Financements non obligatoires
La question de la participation au financement du sport a également débouché sur une position tranchée : "Instaurer un guichet commun au sein de chaque conférence des financeurs respectueux des choix des collectivités territoriales de préférence à un guichet unique qui pourrait créer de fait une obligation de participation au financement." Ici, le rapport tient compte de deux réalités, l'une juridique, l'autre économique. En effet, d'une part, la loi du 1er août n’a aucunement prévu de porter atteinte au principe de libre administration des collectivités dans leurs choix d’investissements, d'autre part, l’ADF a "rappelé qu’on ne pourra pas contraindre un département à financer un projet alors même qu’on constate une baisse du montant des investissements". A travers un guichet commun, l’idée est de permettre aux collectivités intéressées d’unir leurs moyens en réduisant le nombre des formalités et en permettant d’avoir une vision globale de l’investissement, et non de les solliciter toutes sur tous les projets.
Anticiper la fin du ministère des Sports ?
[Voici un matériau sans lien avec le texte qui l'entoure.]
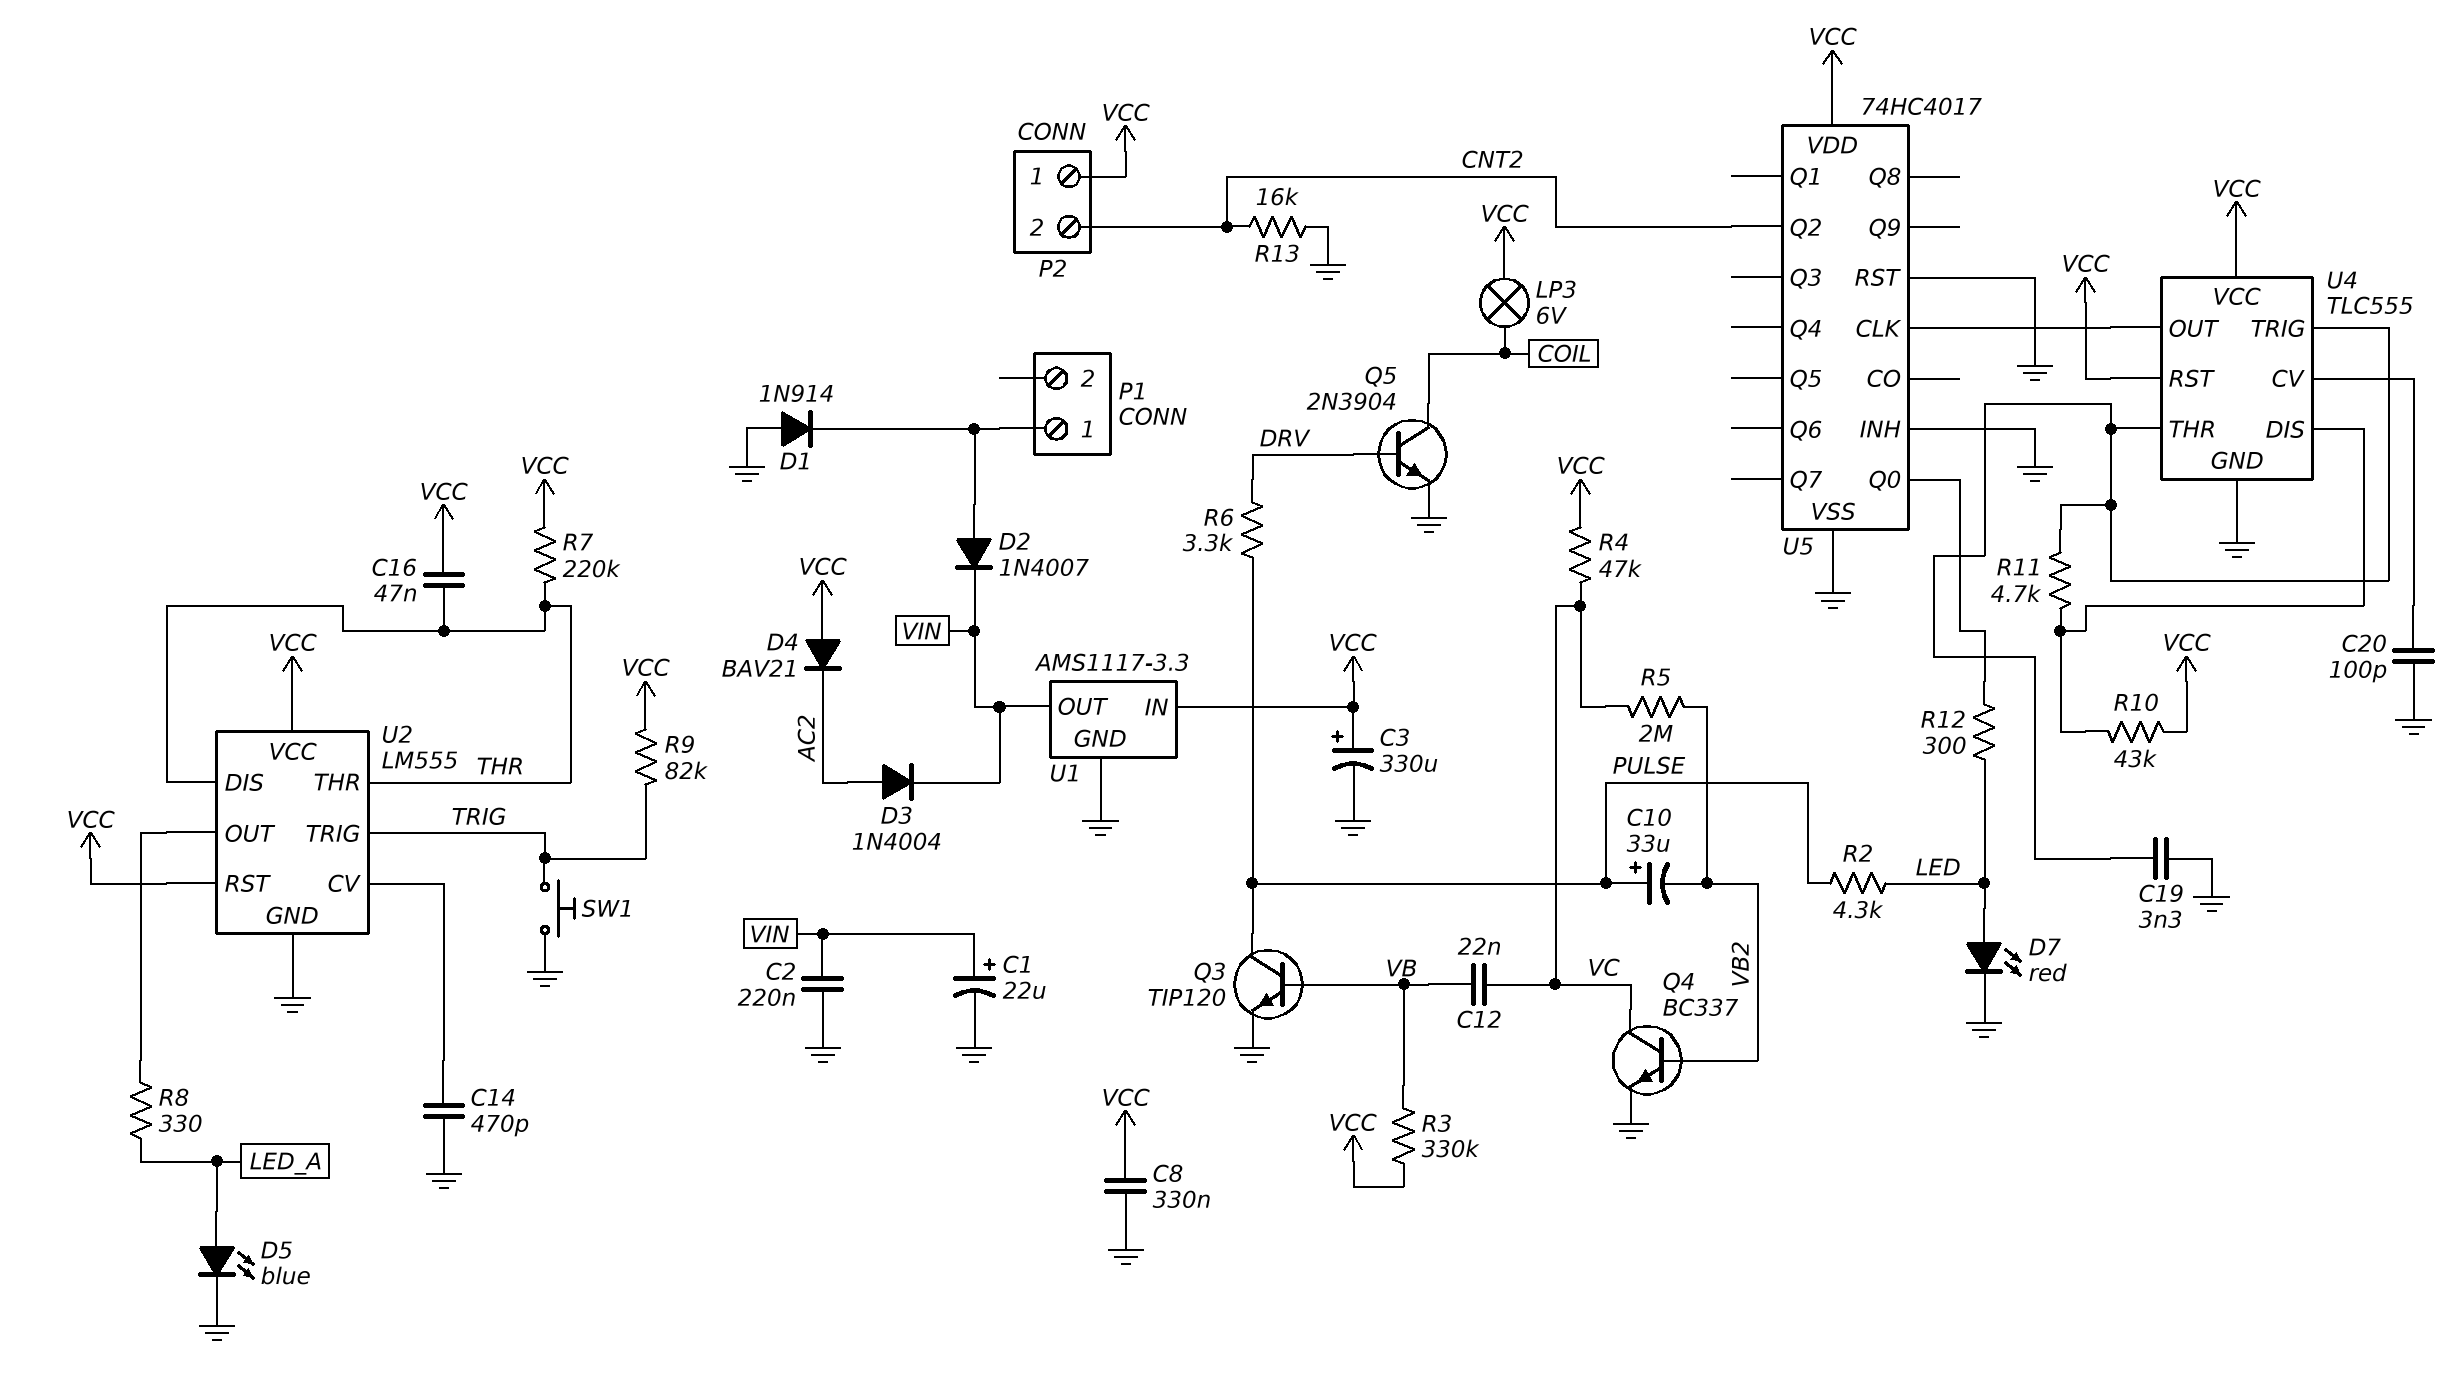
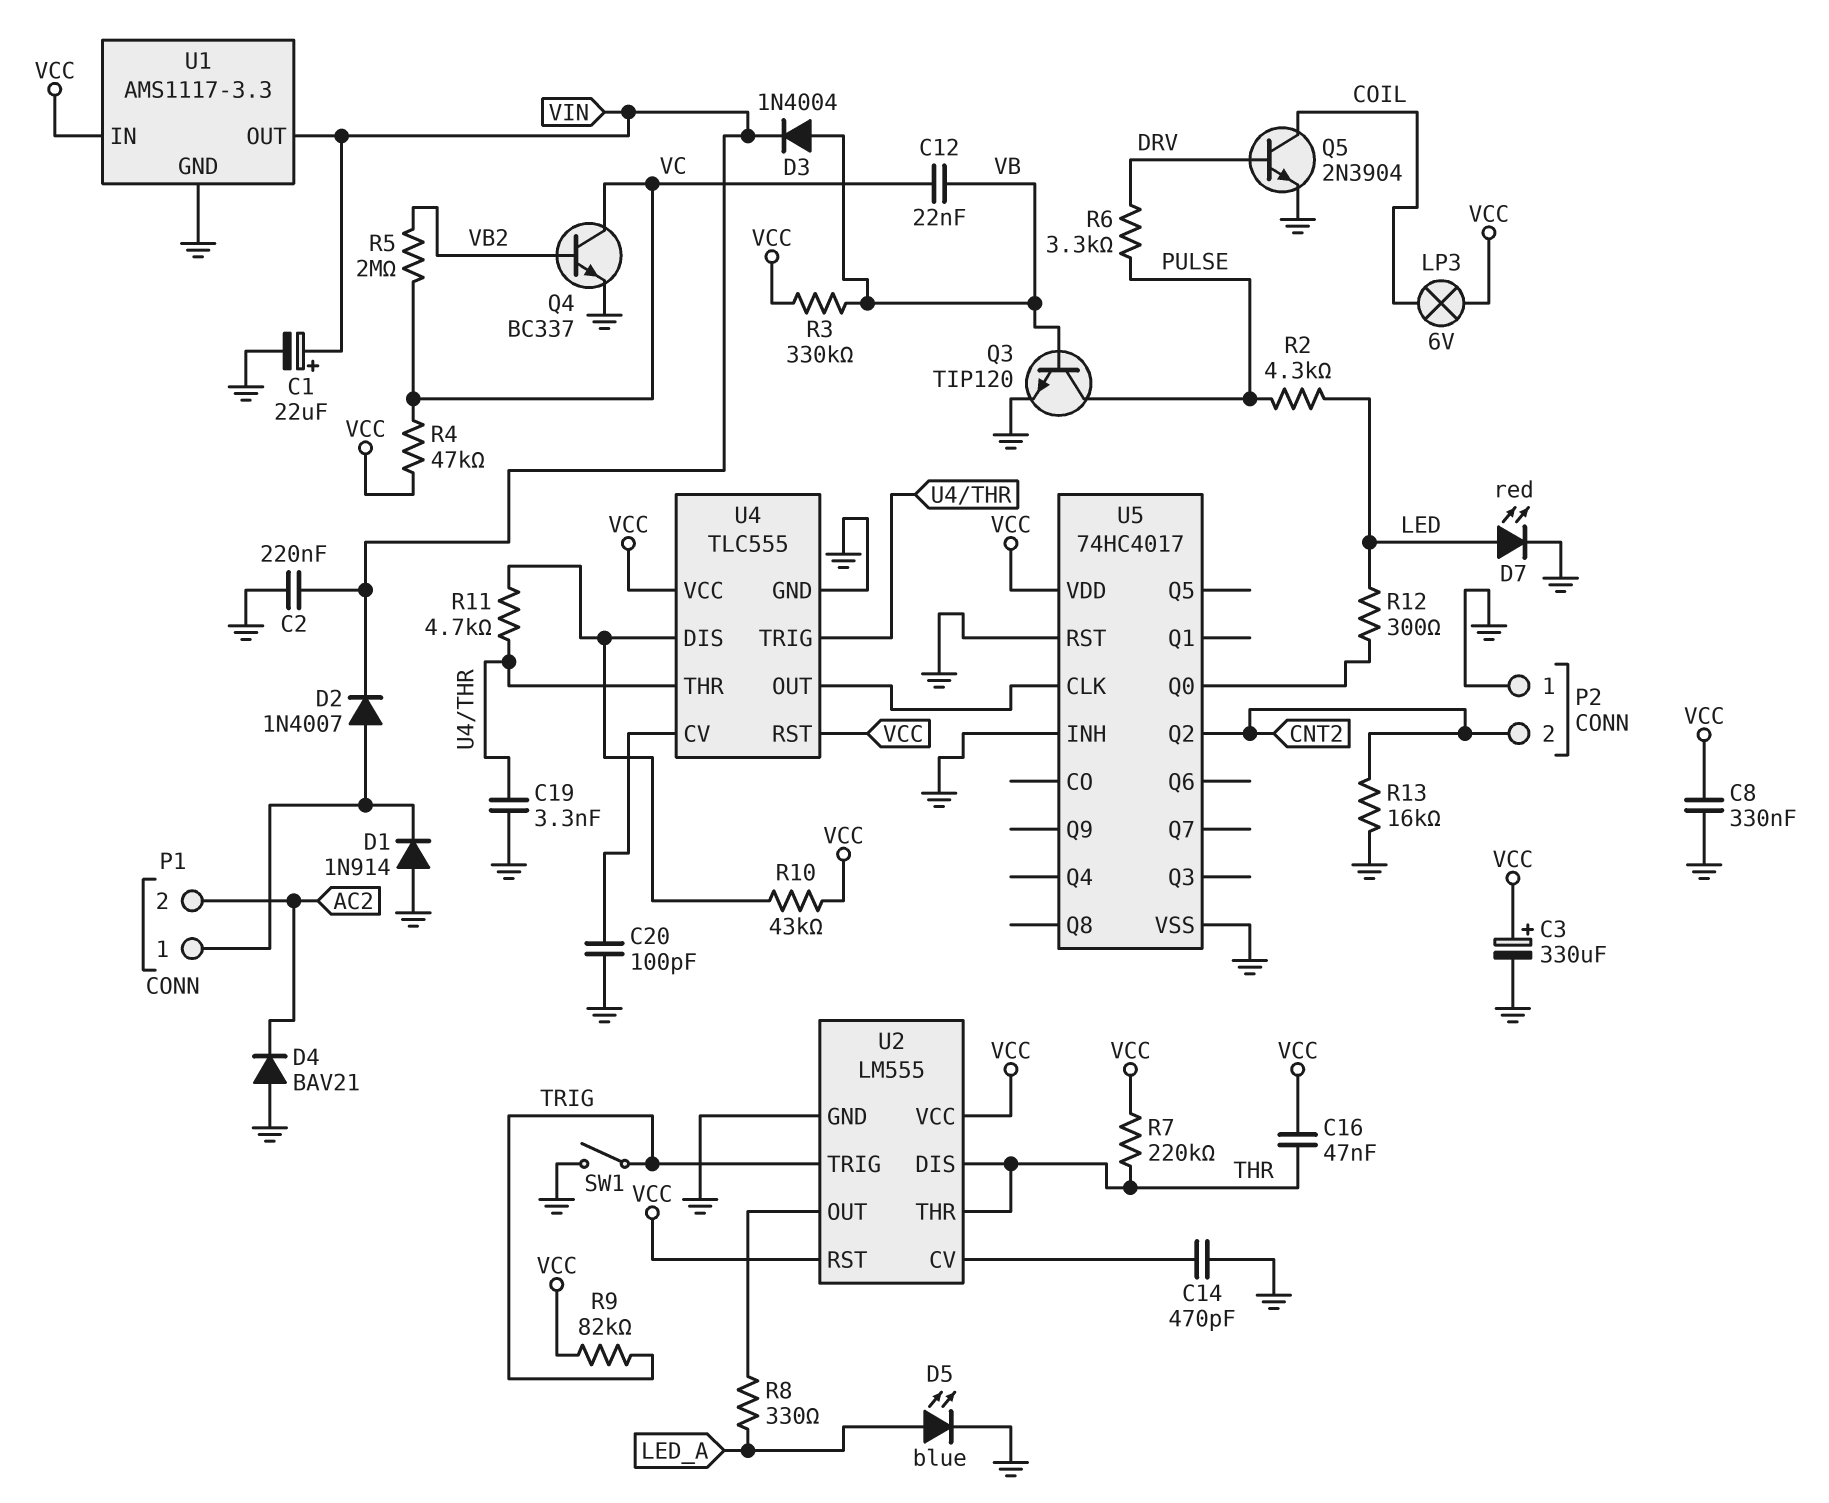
C10: 33uF (plus PULSE, minus VB2) -> none
D3: diode 1N4004 (A AC2, K VIN) -> diode 1N4004 (A VB, K VIN)
D4: diode BAV21 (A VCC, K AC2) -> diode BAV21 (A GND, K AC2)
P1 pin 2: none -> AC2
P2 pin 1: VCC -> GND
SW1: button (GND, TRIG) -> switch (GND, TRIG)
En outre, les rapporteurs préconisent de créer une conférence des financeurs permanente au niveau départemental et au niveau de chaque métropole ainsi que la possibilité de créer des conférences supradépartementales pour les grands équipements et infra départementales pour les projets très localisés.
Enfin, le chapitre du financement se clôt par un souhait fort des rapporteurs : "Eviter un désengagement de l’Etat du financement des équipements locaux et réaffirmer son rôle pour résorber les déséquilibres territoriaux et développer le sport pour tous." Un financement qui devrait être négocié "dans les meilleurs délais" à travers la convention entre l’Etat et l’Agence nationale du sport et déboucher sur la définition d'"une trajectoire pluriannuelle des moyens ascendante". Ces préconisations prennent toute leur importance alors que la ministre des Sports Roxana Maracineanu a indiqué, lors de son audition, que le maintien de son ministère "n'était pas acquis" à l'issue des Jeux olympiques de 2024.